[start Quoted text]
For close to a year, John McKay – a Toronto-area Liberal MP with longstanding evangelical Christian connections – has been acting as Liberal leader Michael Ignatieff’s liaison into various sectors of the Canadian Christian community.
McKay told BCCN he is “encouraged and delighted with the reception I have received.”
But he also cautioned that it is almost impossible to know whether there will be
a direct “political payoff” to the Liberals, growing out of his efforts. There used to be, he acknowledged,
but “today is a different era.”
It will be a while – perhaps an election or two – before the party will know for sure.
McKay received the assignment from Ignatieff last spring, shortly after the
former Harvard professor assumed the Liberal leadership. The initiative brought
them to Vancouver in late February.
Ignatieff has an eclectic religious background: Russian Orthodox on one side of
the family, and direct descent from Presbyterian cleric stalwart George Grant
on the other.
Generally, however, he counts himself as an occasional “but not very churchy” attender at worship.
On coming into the Liberal leadership, however, he recognized that, in the past
few decades, some of his party members had become increasingly derisive of
evangelical Christians.
That vitriol was especially directed at Christian politicians with Conservative
or Reform party connections.
[end Quoted text]
* _Stated problem A_:
According to the article about John McKay's outreach to Christians for Michael Ignatieff, when did McKay get this assignment?
* _Stated problem B_:
Continue the article about John McKay's outreach to Christians, starting right after its last sentence.
[start Source excerpt]
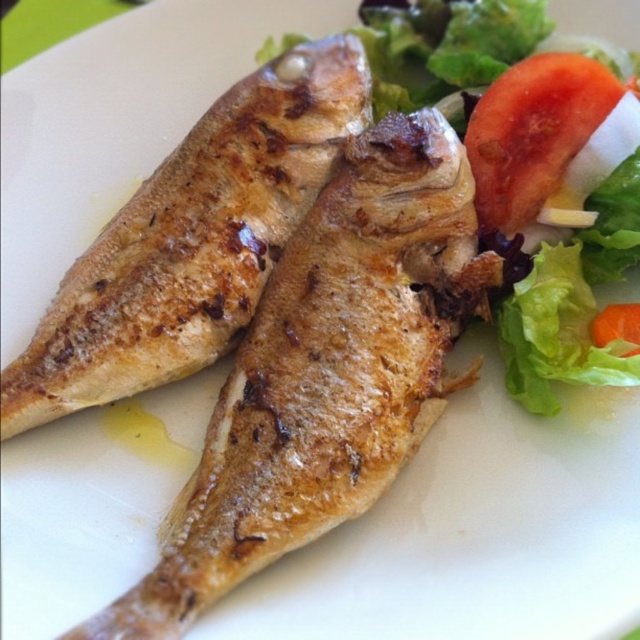
You are a chef arranging a salad on a plate. You have a red matte tomato at upper right and an orange smooth carrot at upper right. If you need to place them exactly 12 inches apart for presentation, are they currently spaced correctly?

The red matte tomato at upper right and orange smooth carrot at upper right are 11.24 inches apart from each other, so they are not exactly 12 inches apart. They need to be moved slightly farther apart to meet the required distance.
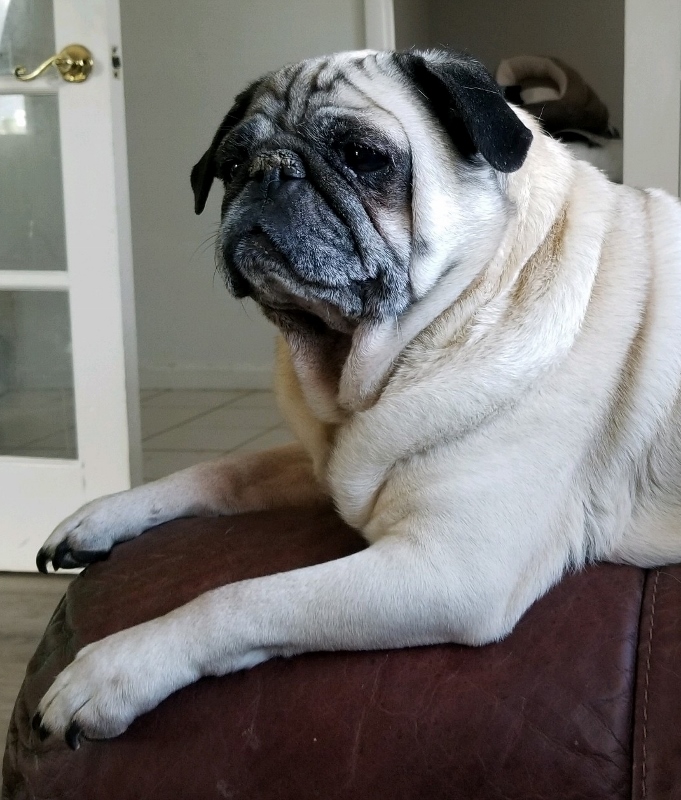
This screenshot has width=681, height=800. Find the location of `handle`. handle is located at coordinates (50, 57).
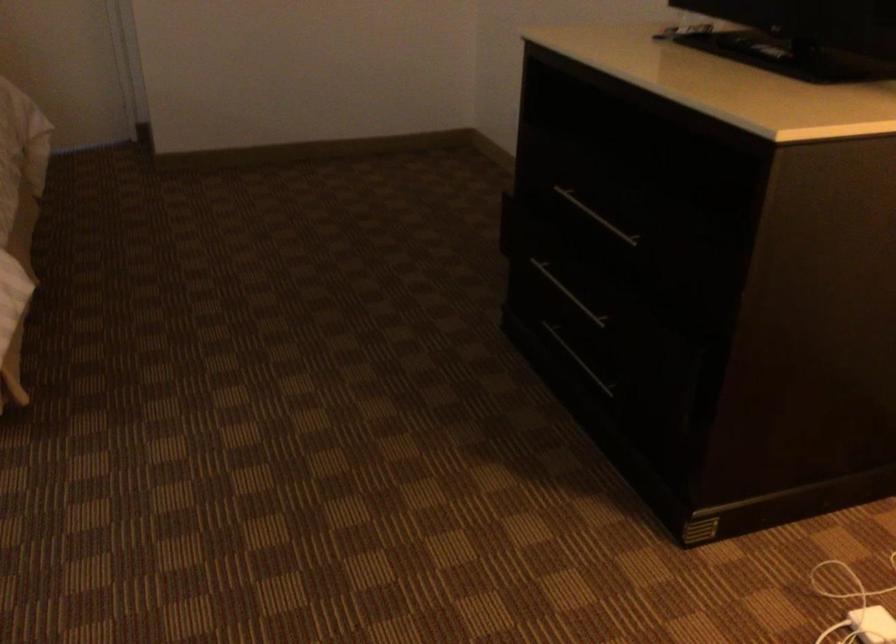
[end Source excerpt]
* _Task response A_:
Last spring, shortly after Ignatieff took over the Liberal leadership.

* _Task response B_:
Leaders like Stockwell Day were described as “scary,” especially with respect to their pro-life or pro-creationist viewpoints.
The apparent result was that evangelical support for Liberals was waning,
particularly in Ontario. It was falling dramatically from the days when
now-Senator David Smith managed the federal Liberal backrooms.
Smith, a serious Baptist with many family links to Pentecostalism, networked
heavily with his fellow believers.
He often identified Liberal candidates capable of attracting evangelical voters
in swing ridings, where evangelicals might make up 10 percent of the voter
profile. Smith and the late John Munro, a former key Hamilton area Liberal
cabinet minister, worked the network; they built helpful friendships with
people such as television host David Mainse.
In recent years, aware of the apparent Liberal cynicism regarding evangelical
beliefs, Mainse had quietly shifted his encouragement toward Conservative
candidates.
The decline in the number of Liberal seats in rural and small-city Ontario could
be traced to the favour with which evangelicals were viewing the Conservatives.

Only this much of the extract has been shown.